### [WORK TO BE COMPLETED]
The expected output is a copy of every line in the records with the string "pixels".
=-=-=-=-=
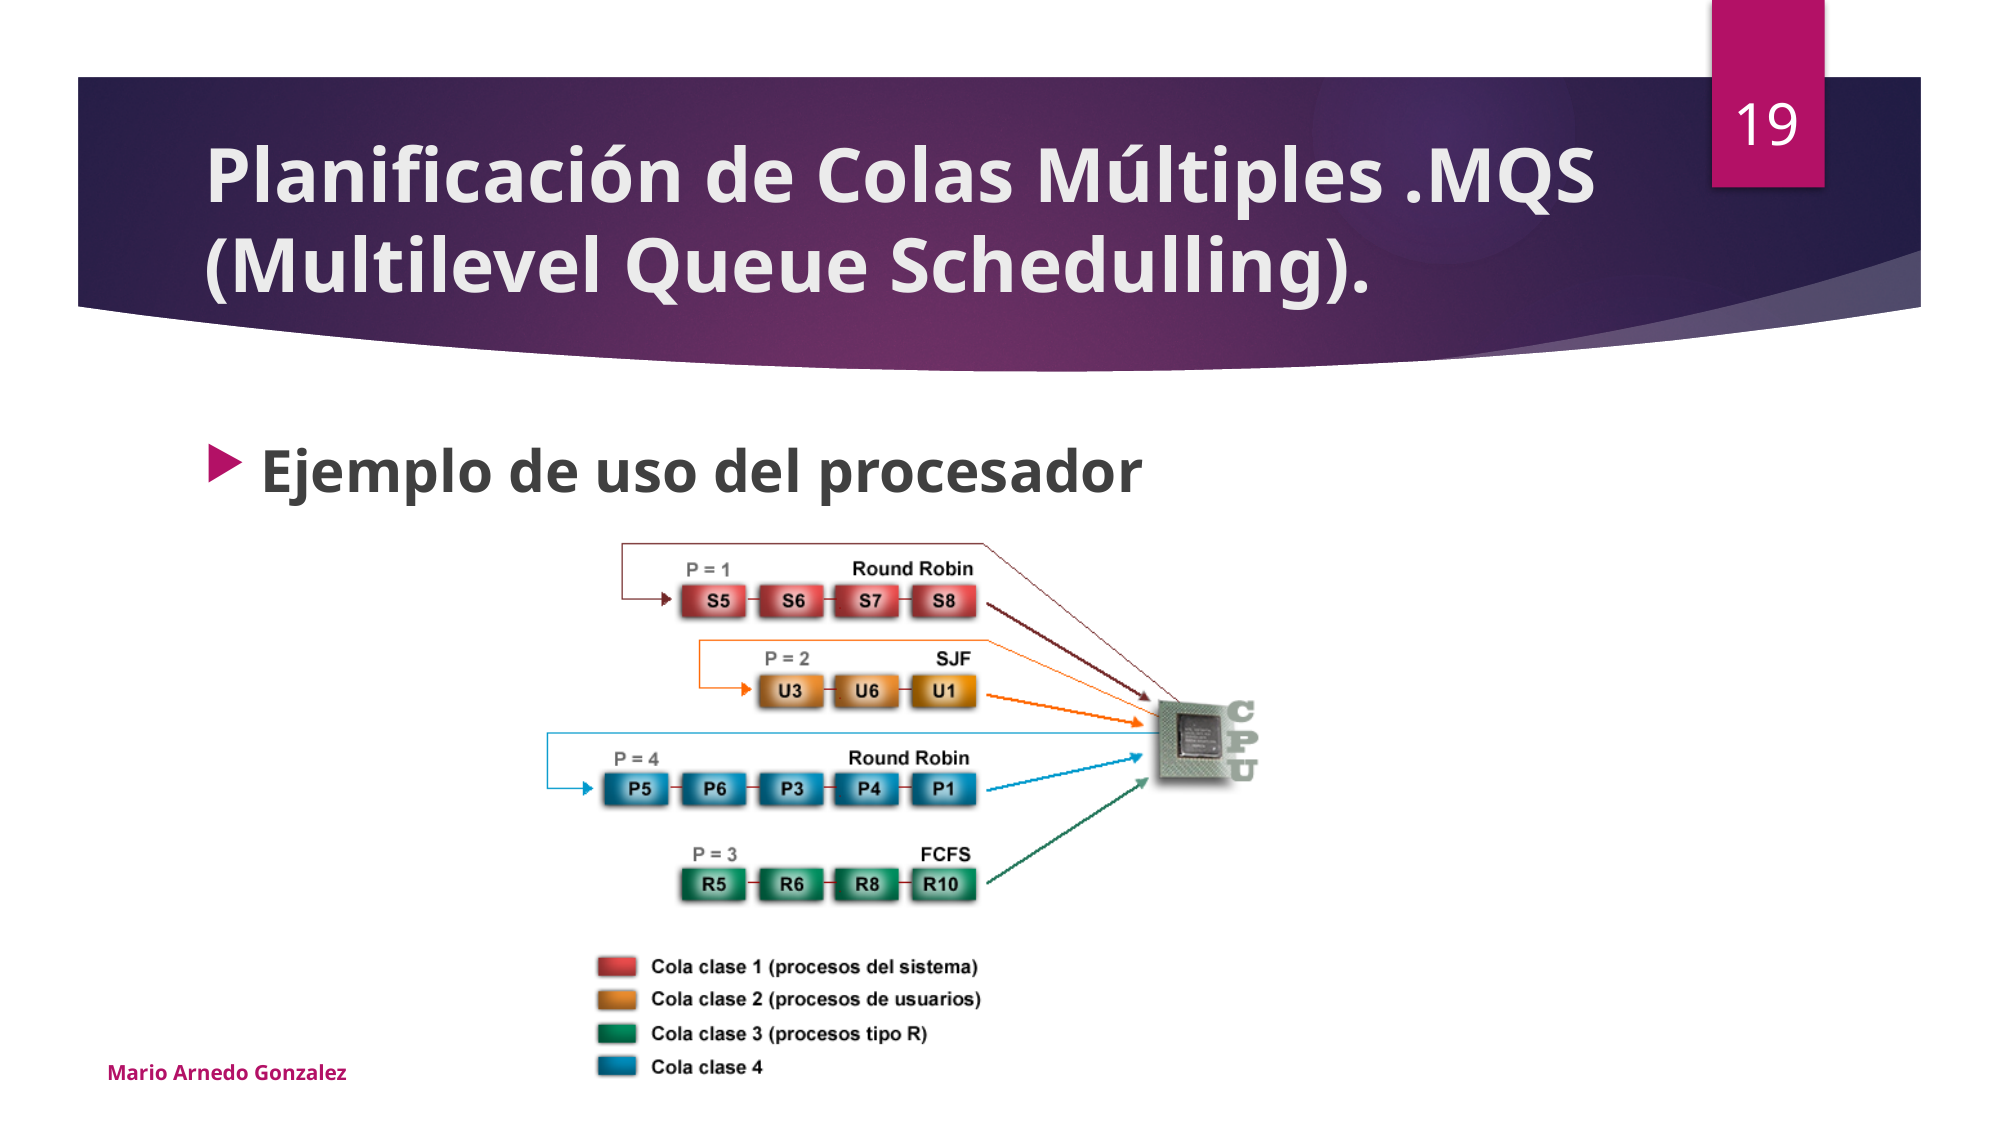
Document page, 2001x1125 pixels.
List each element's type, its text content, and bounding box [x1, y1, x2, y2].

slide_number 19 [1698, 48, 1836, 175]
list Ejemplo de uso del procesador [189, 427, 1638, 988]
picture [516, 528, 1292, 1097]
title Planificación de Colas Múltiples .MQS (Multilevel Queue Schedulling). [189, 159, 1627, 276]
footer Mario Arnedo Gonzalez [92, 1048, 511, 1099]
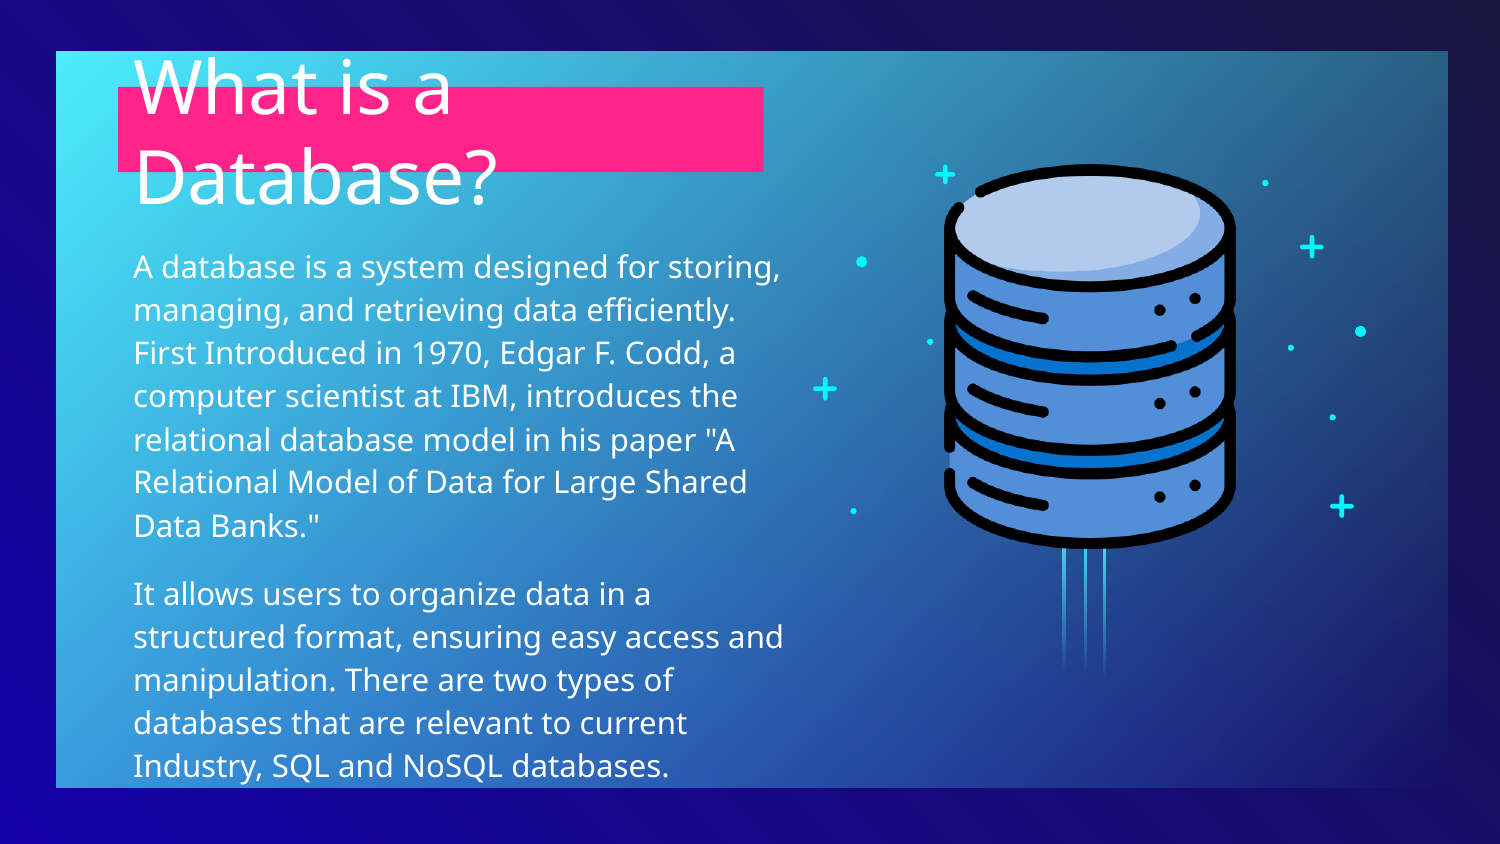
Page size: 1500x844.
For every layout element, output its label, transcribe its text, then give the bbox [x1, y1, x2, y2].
=-=-=-=-=
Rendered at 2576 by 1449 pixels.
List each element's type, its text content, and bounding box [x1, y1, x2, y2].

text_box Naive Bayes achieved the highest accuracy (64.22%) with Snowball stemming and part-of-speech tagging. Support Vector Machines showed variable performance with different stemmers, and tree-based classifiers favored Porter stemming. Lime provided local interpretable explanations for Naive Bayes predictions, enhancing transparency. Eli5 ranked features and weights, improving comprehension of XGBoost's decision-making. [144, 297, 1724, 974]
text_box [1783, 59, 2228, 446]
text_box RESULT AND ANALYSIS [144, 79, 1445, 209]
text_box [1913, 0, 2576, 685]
=-=-=-=-=
### [RESPONSE FOR THIS EXERCISE]
Document page, 2001x1125 pixels.
Rendered at 2576 by 1449 pixels.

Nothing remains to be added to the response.